Gib aus dem Lesetext die Stelle von „Nein, zumal ich“ bis „dem Material gerungen?“ wortgetreu wieder.

Lesetext
============================================================

Comic, Interviews & Porträts

»Auch als Frau kann man einfach Spaß am Sex haben«

Hat Dich der Erfolg von »Heute ist der letzte Tag vom Rest deines Lebens« bei der Arbeit für die Fortsetzung unter Druck gesetzt?

Nein, zumal ich es absolut unnötig finde, über Druck zu jammern. Ich habe so lange gekämpft, um überhaupt gesehen zu werden. Jetzt beschwere ich mich garantiert nicht darüber, dass die Leute eine Erwartung an das haben, was ich mache.

Deine Adaption von Marcel Beyers »Flughunde« wurde hochgelobt, weil Du die sprachlichen Besonderheiten in Bilder bringen konntest. Wie sehr hast Du damals mit dem Material gerungen?

============================================================

Bereitgestelltes Material
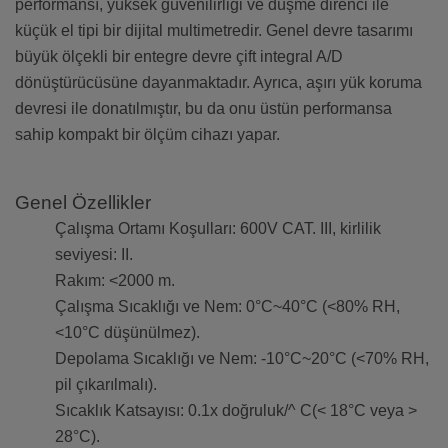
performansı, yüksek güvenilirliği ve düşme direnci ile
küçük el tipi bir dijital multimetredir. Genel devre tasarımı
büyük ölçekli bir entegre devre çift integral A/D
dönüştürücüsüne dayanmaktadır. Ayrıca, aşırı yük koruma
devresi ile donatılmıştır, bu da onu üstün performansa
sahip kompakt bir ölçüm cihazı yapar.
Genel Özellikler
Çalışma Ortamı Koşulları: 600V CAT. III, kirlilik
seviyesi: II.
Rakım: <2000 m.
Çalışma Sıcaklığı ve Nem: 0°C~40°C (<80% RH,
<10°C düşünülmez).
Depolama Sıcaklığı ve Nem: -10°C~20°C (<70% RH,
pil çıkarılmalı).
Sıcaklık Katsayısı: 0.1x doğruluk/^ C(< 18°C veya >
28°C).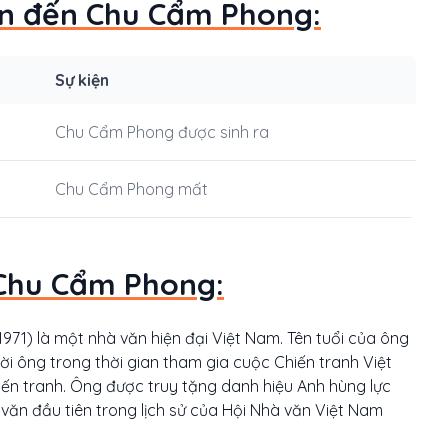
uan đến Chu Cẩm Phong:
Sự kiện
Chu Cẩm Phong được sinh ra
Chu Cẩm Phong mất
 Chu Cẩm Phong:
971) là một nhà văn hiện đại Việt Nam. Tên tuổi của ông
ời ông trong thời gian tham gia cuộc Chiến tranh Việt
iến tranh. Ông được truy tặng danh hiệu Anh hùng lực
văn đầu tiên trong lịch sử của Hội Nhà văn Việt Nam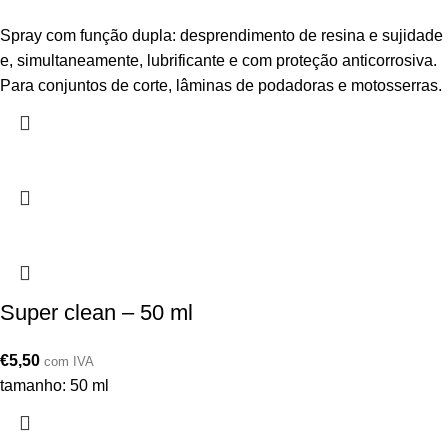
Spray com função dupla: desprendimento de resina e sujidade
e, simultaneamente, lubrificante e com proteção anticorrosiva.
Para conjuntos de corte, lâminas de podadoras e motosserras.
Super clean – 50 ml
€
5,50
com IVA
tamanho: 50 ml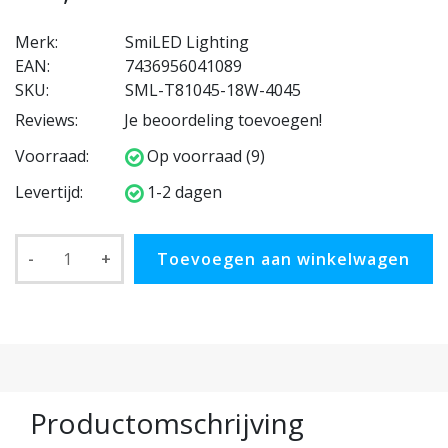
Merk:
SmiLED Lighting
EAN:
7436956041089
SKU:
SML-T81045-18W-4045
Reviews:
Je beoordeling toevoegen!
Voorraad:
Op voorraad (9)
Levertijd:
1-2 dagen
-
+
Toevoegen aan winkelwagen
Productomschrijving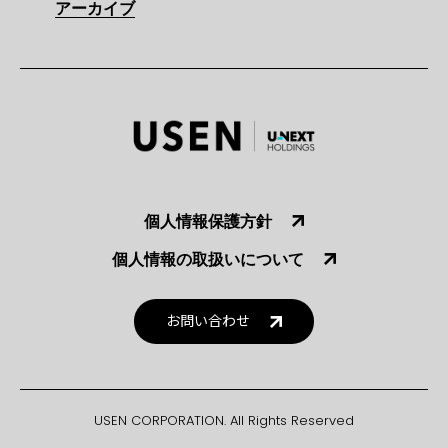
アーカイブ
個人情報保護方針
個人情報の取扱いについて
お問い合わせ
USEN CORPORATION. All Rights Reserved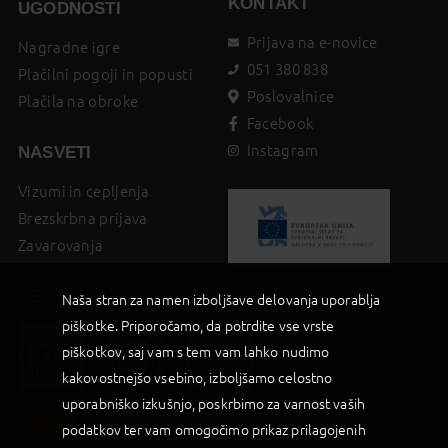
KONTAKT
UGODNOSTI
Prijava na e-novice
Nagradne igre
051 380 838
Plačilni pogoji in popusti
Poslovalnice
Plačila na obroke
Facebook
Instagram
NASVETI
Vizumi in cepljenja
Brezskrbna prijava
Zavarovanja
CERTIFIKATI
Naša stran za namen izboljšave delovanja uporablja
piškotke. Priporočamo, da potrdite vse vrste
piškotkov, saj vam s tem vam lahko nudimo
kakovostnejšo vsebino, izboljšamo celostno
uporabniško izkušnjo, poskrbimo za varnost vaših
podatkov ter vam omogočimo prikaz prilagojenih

============================================================

Lösung
Nein, zumal ich es absolut unnötig finde, über Druck zu jammern. Ich habe so lange gekämpft, um überhaupt gesehen zu werden. Jetzt beschwere ich mich garantiert nicht darüber, dass die Leute eine Erwartung an das haben, was ich mache.

Deine Adaption von Marcel Beyers »Flughunde« wurde hochgelobt, weil Du die sprachlichen Besonderheiten in Bilder bringen konntest. Wie sehr hast Du damals mit dem Material gerungen?